Firms of licensed conveyancers will only be able to use third-party managed accounts (TPMAs) if it is in each client’s best interests, their regulator has proposed.
Draft guidance published for consultation says they can also only use TPMAs that are regulated by the Financial Conduct Authority, while firms must also be authorised by the Council for Licensed Conveyancers (CLC) to enter arrangements with a client to use a TPMA.
There is growing interest in TPMAs as a way to reduce the risk of holding money in client accounts and the Solicitors Regulation Authority has joined the CLC in backing their use.
The CLC is pressing ahead with them following a consultation on revising its accounts code last year and the new consultation is on the proposed guidance accompanying the code.
Funds held in a TPMA are not client money, as they are not held or received by a CLC practice, and so are not subject to much of the code.
But the draft guidance said that using a TPMA would not release the CLC practice from the requirement to act in the best interests of its clients, “so the firm must ensure that the decision to use a TPMA, and the TPMA provider used, is appropriate in the circumstances of each case”.
Alongside this and the authorisation of the CLC, the firm would have to tell the client about the arrangement and that the consumer protections applying to TPMAs were different to those applying when holding money in a client account.
The CLC has supported the development of TPMAs, saying it sees the potential benefits for clients and practitioners.
In 2018, it helped facilitate a pilot that saw a payment processor take the place of conveyancers in handling the finances on completion day, in what was the UK’s first fully digital mortgage settlement.
The consultation also deals with guidance on the management of ‘aged’ client balances – money left in client accounts for more than 12 months after a transaction has ended.
CLC practices would be allowed to determine – without needing the regulator’s permission – whether any balances of up to £50 should be transferred to the office account, paid to a charity or to the CLC’s compensation fund.

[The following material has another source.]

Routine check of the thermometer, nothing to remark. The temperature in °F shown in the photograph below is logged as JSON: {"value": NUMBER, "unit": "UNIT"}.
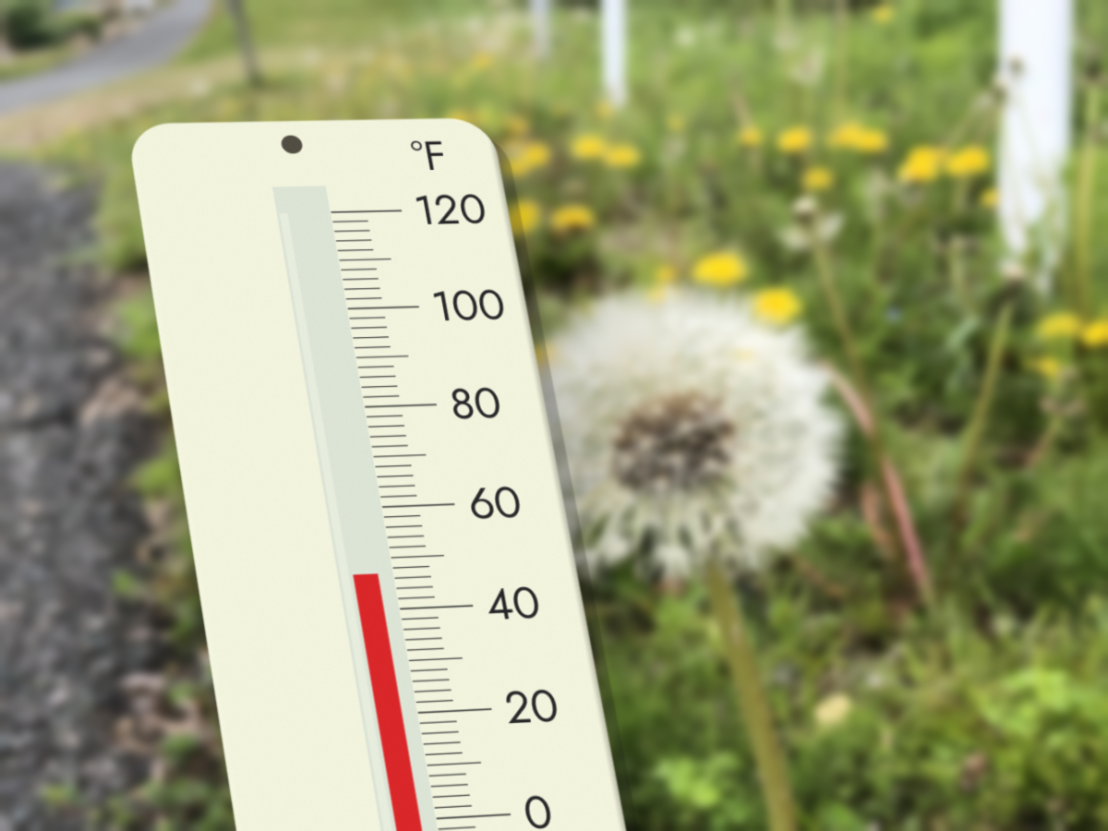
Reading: {"value": 47, "unit": "°F"}
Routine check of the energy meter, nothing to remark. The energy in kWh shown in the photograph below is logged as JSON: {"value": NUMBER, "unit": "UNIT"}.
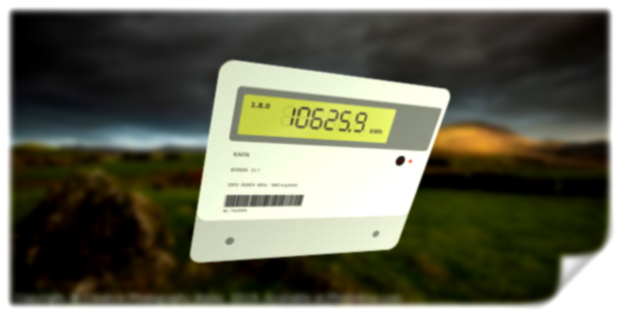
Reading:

The original consultation put the figure at £10.
Where the money was paid to the office account or a charity, the firm would remain liable to pay it to the rightful recipient in the event they claim it. Any balance of more than £50 would need to be paid to the CLC.
The rewrite of the accounts code will see a substantially shorter, outcomes-focused set of rules. Following responses to the first consultation, the CLC has decided not to reduce the time limit for delivering an accountant’s report from six to three months.
Simon Blandy, director of regulatory standards at the CLC, said: “TPMAs offer an alternative way for client funds to be handled with the potential to reduce risk.
“We believe that the rules and guidance we are proposing strike the right balance between the need for consumer protection and greater freedom for those we regulate to innovate, compete and grow.”
The consultation closes on 25 March. Once the responses have been considered, the CLC will make an application to the Legal Service Board for approval.